▸ Directions for this task:
Output the data below exactly.

▸ Dataset records:
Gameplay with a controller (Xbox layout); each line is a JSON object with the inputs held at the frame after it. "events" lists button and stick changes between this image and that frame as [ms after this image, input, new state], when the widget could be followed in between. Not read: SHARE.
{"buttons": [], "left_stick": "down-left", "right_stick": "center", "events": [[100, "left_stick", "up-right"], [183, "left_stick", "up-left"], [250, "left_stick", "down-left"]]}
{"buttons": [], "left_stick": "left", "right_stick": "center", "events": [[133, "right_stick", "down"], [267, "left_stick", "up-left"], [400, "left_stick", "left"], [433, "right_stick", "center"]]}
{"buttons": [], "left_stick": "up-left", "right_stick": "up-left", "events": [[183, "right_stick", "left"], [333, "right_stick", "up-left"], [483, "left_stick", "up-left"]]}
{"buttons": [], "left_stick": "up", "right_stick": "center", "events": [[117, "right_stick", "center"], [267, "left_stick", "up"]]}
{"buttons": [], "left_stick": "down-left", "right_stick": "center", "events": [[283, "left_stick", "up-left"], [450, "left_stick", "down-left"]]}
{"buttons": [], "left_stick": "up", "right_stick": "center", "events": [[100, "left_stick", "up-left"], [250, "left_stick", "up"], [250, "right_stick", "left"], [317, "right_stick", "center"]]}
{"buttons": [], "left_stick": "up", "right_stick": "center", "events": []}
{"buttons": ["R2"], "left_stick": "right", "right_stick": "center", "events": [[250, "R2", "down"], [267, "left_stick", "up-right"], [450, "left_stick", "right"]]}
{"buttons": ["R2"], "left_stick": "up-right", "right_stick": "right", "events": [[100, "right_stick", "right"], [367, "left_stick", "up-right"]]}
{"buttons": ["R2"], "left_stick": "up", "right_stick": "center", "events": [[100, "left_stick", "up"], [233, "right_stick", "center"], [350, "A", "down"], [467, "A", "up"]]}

▸ Answer for this exercise:
Gameplay with a controller (Xbox layout); each line is a JSON object with the inputs held at the frame after it. "events" lists button and stick changes between this image and that frame as [ms after this image, input, new state], when the widget could be followed in between. Not read: SHARE.
{"buttons": [], "left_stick": "down-left", "right_stick": "center", "events": [[100, "left_stick", "up-right"], [183, "left_stick", "up-left"], [250, "left_stick", "down-left"]]}
{"buttons": [], "left_stick": "left", "right_stick": "center", "events": [[133, "right_stick", "down"], [267, "left_stick", "up-left"], [400, "left_stick", "left"], [433, "right_stick", "center"]]}
{"buttons": [], "left_stick": "up-left", "right_stick": "up-left", "events": [[183, "right_stick", "left"], [333, "right_stick", "up-left"], [483, "left_stick", "up-left"]]}
{"buttons": [], "left_stick": "up", "right_stick": "center", "events": [[117, "right_stick", "center"], [267, "left_stick", "up"]]}
{"buttons": [], "left_stick": "down-left", "right_stick": "center", "events": [[283, "left_stick", "up-left"], [450, "left_stick", "down-left"]]}
{"buttons": [], "left_stick": "up", "right_stick": "center", "events": [[100, "left_stick", "up-left"], [250, "left_stick", "up"], [250, "right_stick", "left"], [317, "right_stick", "center"]]}
{"buttons": [], "left_stick": "up", "right_stick": "center", "events": []}
{"buttons": ["R2"], "left_stick": "right", "right_stick": "center", "events": [[250, "R2", "down"], [267, "left_stick", "up-right"], [450, "left_stick", "right"]]}
{"buttons": ["R2"], "left_stick": "up-right", "right_stick": "right", "events": [[100, "right_stick", "right"], [367, "left_stick", "up-right"]]}
{"buttons": ["R2"], "left_stick": "up", "right_stick": "center", "events": [[100, "left_stick", "up"], [233, "right_stick", "center"], [350, "A", "down"], [467, "A", "up"]]}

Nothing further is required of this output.